Actually, we have one that we expect to execute on very soon in our Draper, Utah facility. And then, we have another that is open at the moment that we've not yet decided what to do with timing-wise. I think we will exercise that option. As in the next options that open after that, I don't think open until 2010 or 2011. Eric Gommel – Stifel Nicolaus: Okay, great. Thank you.
And we'll go next to David Butterworth [ph] with the Townsend Group. David Butterworth – Townsend Group: Hello Christopher and everyone else. Congratulations on a great quarter.
Thank you. David Butterworth – Townsend Group: My question is, can you give me an idea, what would the optimal, achievable occupancy rate be for a firm like yours?
I think with our existing portfolio, excluding the new acquisitions we continue to bring on, I think when all of these stabilize and are performing the way we anticipate them to perform, around 92% is where we'd like to end up. That's not going to happen this year or next year or in the year after that. But, I think I've mentioned in my presentation, our most stable company which consists of 15 facilities and has an average – I think the average time we've had those facilities is about five years. Their occupancy currently is a little over 91% and we expect that to continue to improve. David Butterworth – Townsend Group: That's great. I have one additional question and that is, it's sort of hard to ask this because I know you don't forecast many years into the future, but I'm trying to get an idea, what is sort of the kind of growth rate you envision for the firm? Meaning that if you look back five years from now and you are looking back and let's say the number, I'll just pick one, was 15% on the revenue side, would you consider that a success? A good number? Or a bad number? I just don't know sort of what you're trying to be in long term.
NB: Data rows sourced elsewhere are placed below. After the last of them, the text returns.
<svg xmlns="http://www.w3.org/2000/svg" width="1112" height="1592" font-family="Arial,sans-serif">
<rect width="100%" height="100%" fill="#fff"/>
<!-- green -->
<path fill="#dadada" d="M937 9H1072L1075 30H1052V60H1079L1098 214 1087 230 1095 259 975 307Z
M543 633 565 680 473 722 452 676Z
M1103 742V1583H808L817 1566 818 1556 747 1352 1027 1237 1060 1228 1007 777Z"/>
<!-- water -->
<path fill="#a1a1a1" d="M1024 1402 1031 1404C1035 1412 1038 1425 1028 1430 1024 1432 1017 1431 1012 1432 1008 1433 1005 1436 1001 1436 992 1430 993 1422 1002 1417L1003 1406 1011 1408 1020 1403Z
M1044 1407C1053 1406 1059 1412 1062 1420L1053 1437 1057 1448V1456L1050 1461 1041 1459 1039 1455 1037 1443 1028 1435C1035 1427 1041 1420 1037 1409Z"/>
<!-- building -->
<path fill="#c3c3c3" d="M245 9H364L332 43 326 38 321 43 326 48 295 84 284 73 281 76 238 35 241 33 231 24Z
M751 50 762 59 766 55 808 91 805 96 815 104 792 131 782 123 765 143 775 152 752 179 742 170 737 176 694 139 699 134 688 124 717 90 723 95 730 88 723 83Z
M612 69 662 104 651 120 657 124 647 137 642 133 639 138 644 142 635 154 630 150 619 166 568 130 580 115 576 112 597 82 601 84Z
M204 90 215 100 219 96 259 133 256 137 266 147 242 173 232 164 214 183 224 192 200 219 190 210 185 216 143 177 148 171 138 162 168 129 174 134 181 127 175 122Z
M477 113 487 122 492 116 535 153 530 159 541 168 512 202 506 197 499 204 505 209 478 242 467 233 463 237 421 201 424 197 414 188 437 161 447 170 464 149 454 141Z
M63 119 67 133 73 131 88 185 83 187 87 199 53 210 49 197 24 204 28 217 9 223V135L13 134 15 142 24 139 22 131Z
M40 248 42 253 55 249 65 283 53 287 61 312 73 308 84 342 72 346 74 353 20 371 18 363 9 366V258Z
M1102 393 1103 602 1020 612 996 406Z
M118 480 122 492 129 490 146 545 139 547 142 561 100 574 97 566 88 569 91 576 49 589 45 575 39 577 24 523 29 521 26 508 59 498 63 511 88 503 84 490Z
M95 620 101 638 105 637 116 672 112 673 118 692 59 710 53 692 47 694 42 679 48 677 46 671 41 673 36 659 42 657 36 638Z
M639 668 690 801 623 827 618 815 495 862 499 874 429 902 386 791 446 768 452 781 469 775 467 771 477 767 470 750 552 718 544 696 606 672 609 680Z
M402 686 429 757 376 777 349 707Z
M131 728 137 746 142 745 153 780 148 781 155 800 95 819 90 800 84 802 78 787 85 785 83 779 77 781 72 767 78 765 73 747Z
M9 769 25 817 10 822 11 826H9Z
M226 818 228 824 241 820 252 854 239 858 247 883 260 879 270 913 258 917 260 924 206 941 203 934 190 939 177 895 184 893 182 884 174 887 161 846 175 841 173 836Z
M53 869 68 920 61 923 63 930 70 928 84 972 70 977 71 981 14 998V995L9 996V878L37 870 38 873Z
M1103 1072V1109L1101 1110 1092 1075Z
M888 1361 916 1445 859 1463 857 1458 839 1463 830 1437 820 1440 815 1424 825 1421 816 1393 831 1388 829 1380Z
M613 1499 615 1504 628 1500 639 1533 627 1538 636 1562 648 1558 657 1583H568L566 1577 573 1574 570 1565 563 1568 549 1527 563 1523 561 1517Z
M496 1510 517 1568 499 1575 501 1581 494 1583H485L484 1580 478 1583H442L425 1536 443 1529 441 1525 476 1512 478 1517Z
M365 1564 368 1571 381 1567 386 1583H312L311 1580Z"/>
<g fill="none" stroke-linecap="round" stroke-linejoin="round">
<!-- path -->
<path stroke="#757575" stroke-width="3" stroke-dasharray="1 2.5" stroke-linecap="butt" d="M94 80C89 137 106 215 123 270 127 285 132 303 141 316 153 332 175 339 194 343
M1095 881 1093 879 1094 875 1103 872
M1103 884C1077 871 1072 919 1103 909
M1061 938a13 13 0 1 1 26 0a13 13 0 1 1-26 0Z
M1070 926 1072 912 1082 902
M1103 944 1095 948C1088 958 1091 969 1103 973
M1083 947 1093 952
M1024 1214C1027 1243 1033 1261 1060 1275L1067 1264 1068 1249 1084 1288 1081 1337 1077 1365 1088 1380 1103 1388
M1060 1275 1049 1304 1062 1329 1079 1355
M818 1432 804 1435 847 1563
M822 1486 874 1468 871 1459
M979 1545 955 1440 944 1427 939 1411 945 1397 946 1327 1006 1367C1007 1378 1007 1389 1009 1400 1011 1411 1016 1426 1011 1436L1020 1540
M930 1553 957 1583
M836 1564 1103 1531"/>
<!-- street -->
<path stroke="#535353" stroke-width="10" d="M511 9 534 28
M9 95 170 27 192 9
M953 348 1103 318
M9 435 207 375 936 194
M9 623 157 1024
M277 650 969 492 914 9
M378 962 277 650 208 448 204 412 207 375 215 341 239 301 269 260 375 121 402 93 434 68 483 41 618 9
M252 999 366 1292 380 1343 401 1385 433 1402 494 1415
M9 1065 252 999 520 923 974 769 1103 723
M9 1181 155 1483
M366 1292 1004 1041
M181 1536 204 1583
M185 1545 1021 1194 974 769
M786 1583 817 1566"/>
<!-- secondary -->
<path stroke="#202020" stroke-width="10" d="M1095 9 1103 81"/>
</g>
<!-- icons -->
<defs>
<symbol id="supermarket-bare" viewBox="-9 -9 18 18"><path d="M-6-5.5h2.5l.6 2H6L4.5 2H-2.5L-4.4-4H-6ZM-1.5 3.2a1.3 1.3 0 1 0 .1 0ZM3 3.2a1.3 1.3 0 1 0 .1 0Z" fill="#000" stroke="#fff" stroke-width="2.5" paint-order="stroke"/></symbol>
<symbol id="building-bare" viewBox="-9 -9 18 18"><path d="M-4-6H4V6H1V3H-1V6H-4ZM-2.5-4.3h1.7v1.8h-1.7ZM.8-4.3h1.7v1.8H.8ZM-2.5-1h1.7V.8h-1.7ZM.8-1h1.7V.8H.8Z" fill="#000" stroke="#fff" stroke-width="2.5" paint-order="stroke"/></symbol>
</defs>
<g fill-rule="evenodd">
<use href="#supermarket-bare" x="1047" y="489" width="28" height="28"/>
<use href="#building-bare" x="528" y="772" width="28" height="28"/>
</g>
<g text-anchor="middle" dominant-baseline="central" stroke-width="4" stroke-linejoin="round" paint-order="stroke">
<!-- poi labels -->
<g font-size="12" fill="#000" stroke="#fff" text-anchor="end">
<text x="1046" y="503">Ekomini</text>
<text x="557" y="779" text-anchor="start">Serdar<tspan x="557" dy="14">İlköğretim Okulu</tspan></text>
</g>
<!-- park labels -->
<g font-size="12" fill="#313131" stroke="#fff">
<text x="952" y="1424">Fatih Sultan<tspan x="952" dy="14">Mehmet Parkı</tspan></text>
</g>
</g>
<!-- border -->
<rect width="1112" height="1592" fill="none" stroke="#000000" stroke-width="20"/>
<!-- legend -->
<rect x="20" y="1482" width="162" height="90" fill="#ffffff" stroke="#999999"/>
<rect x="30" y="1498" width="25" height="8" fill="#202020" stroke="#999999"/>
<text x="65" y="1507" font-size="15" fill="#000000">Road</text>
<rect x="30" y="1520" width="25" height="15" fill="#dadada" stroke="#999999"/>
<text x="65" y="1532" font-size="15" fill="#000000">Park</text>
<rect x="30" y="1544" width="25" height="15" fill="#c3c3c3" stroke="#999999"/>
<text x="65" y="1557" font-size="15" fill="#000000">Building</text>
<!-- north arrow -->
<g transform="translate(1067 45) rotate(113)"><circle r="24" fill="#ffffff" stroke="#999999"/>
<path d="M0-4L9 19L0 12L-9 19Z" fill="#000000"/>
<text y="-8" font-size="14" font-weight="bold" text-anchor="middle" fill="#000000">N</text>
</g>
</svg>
It's a good question. I know this probably doesn't please too many people though we continue to say this but it's something we've built ourselves on. And I know the way you asked is what would we be pleased with? I think we'll be pleased if we maintained our discipline, if we continue to acquire the facilities that we ought to acquire given the talent that we have and the (inaudible) and given the markets that we feel are appropriate for us to be a part of, and – I'm not trying to dodge the question at all David. We just feel very passionately that we've got to maintain discipline. Some years we'll probably grow faster than people anticipate; in other years, we'll probably grow slower. But, that's the answer. I hope that sort of satisfies you. David Butterworth – Townsend Group: I acknowledge, it's not an easy or possibly even fair question, but thanks. Once again, congratulations.
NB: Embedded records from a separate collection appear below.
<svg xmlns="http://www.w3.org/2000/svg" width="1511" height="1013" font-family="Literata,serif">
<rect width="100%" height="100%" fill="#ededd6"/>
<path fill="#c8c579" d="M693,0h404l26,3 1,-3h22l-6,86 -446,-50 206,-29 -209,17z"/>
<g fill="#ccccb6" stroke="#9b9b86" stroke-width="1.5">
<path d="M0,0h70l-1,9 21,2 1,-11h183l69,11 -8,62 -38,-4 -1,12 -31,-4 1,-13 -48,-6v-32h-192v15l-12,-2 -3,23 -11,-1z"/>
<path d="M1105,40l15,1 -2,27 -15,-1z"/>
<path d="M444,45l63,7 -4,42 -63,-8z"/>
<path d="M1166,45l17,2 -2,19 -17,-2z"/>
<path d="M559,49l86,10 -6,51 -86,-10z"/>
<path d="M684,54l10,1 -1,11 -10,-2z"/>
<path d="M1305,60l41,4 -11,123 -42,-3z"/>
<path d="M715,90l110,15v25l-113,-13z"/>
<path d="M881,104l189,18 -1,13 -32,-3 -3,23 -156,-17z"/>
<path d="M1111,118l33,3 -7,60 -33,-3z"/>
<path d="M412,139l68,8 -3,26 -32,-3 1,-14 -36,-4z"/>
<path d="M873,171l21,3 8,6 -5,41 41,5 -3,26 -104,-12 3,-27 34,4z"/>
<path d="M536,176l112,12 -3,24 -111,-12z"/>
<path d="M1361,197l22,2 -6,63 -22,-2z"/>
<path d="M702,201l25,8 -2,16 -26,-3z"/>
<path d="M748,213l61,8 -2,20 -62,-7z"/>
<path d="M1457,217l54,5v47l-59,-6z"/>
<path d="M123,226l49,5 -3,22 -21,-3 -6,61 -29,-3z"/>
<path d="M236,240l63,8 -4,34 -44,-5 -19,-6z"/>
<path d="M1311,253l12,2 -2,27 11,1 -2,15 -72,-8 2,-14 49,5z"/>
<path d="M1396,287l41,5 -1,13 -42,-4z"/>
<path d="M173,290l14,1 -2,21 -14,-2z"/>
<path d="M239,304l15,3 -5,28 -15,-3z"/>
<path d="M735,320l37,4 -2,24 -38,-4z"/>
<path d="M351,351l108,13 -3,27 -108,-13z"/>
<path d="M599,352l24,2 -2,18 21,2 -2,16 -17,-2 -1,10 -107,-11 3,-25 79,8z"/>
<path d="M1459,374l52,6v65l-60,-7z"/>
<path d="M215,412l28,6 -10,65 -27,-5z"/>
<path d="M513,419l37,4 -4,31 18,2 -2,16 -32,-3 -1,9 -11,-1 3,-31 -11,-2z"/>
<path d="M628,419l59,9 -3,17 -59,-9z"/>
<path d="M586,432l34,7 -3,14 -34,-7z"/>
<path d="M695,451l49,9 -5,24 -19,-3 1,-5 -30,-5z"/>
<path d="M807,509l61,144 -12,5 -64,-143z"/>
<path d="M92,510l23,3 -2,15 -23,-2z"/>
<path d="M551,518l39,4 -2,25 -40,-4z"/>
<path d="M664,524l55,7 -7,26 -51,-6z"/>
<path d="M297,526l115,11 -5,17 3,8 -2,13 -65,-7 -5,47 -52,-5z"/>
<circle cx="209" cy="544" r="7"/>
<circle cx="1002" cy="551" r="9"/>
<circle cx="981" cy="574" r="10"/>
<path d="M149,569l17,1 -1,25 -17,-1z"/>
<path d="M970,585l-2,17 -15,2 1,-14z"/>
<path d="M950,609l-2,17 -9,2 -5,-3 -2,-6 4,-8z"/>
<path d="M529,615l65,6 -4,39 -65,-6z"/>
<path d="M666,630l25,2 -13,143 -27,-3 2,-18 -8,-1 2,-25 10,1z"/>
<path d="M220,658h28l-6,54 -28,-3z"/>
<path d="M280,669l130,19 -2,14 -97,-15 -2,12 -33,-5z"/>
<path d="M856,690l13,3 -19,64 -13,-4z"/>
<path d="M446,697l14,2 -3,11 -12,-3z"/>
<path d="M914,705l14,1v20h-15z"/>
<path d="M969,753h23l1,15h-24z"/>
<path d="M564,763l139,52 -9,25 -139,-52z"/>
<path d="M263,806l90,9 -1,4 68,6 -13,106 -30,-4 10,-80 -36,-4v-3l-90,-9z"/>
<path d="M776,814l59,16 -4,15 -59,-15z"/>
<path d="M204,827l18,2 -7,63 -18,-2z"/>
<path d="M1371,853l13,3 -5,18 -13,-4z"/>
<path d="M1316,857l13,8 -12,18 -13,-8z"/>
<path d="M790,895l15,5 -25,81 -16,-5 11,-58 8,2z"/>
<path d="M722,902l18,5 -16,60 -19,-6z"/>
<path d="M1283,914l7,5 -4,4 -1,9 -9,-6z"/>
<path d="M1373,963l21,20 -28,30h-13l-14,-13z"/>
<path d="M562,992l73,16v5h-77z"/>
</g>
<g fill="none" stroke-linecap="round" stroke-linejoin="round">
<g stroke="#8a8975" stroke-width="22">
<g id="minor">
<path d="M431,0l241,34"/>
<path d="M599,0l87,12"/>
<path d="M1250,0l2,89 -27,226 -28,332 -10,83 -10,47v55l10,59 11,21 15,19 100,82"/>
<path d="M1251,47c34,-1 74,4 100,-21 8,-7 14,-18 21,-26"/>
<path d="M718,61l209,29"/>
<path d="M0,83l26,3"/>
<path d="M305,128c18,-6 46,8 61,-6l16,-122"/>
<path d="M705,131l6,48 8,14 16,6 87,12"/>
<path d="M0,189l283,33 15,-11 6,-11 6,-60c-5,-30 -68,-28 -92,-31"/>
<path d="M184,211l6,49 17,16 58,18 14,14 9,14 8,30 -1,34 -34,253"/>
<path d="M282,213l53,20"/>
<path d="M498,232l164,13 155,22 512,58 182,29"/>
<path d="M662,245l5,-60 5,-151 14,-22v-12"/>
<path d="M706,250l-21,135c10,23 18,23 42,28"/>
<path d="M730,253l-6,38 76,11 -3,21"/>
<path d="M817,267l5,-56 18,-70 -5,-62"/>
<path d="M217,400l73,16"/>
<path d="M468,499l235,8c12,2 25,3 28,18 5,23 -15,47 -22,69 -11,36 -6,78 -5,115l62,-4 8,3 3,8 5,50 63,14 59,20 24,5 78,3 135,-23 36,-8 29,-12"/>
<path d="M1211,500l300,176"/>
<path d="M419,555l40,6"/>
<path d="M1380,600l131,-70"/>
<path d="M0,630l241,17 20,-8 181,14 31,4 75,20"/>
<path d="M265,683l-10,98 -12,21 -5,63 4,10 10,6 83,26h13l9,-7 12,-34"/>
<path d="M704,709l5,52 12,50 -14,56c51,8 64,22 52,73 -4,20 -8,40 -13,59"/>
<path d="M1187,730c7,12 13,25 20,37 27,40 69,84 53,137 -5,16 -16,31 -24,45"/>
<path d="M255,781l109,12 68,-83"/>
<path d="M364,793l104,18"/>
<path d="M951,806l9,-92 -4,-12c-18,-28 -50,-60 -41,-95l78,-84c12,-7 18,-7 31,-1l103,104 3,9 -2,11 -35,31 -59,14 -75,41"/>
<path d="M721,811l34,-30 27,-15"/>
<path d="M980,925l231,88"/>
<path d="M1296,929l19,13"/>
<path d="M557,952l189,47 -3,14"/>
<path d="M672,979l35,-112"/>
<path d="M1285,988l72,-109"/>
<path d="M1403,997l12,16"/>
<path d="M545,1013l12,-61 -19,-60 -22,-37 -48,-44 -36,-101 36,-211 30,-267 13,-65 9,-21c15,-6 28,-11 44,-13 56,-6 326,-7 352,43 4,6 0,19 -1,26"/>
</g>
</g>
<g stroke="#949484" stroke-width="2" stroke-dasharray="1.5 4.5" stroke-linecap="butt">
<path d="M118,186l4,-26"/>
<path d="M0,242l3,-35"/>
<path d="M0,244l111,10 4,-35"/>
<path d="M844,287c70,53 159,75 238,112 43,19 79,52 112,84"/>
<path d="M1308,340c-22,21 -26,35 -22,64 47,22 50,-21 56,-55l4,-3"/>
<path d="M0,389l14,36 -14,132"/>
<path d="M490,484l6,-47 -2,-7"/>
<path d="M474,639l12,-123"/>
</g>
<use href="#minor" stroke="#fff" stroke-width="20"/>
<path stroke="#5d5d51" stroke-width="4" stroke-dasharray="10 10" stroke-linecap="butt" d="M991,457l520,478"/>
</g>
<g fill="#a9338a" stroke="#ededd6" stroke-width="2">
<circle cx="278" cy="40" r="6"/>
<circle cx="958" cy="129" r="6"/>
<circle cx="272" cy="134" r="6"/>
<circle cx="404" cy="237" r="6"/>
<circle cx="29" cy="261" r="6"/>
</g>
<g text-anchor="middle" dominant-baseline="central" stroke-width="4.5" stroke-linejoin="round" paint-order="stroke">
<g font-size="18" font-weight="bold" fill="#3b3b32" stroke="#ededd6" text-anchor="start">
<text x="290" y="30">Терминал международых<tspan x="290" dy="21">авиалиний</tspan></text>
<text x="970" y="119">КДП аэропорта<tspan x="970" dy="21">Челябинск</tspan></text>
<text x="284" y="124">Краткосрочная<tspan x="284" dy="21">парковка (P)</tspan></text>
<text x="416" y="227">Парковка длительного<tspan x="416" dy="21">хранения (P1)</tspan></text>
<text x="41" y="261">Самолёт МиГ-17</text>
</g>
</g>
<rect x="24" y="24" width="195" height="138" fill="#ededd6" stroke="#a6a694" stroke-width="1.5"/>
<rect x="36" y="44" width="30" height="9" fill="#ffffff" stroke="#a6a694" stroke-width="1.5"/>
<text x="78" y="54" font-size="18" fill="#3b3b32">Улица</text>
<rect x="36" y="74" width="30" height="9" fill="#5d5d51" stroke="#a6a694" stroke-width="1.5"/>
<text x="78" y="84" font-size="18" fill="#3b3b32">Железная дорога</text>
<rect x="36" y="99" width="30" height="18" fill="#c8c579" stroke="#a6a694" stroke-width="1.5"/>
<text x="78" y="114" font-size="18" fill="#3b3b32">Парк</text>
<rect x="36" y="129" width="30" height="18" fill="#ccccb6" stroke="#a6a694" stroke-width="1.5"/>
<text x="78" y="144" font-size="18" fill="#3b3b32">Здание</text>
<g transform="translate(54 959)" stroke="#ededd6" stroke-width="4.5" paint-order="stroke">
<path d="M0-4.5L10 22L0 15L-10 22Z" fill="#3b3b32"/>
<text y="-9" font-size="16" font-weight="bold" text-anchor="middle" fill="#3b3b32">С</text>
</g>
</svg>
(Operator instructions) And it appears there are no further questions at this time. Mr. Stapley, I'd like to turn the conference back to you for any additional or closing remarks.
We really have nothing else to give you today. We hope everyone is pleased with the results as we are and we look forward to providing another report, another update to you, another quarter away. Thanks everyone for being on the call.
And that does conclude today’s conference. Thank you for your participation. You may now disconnect.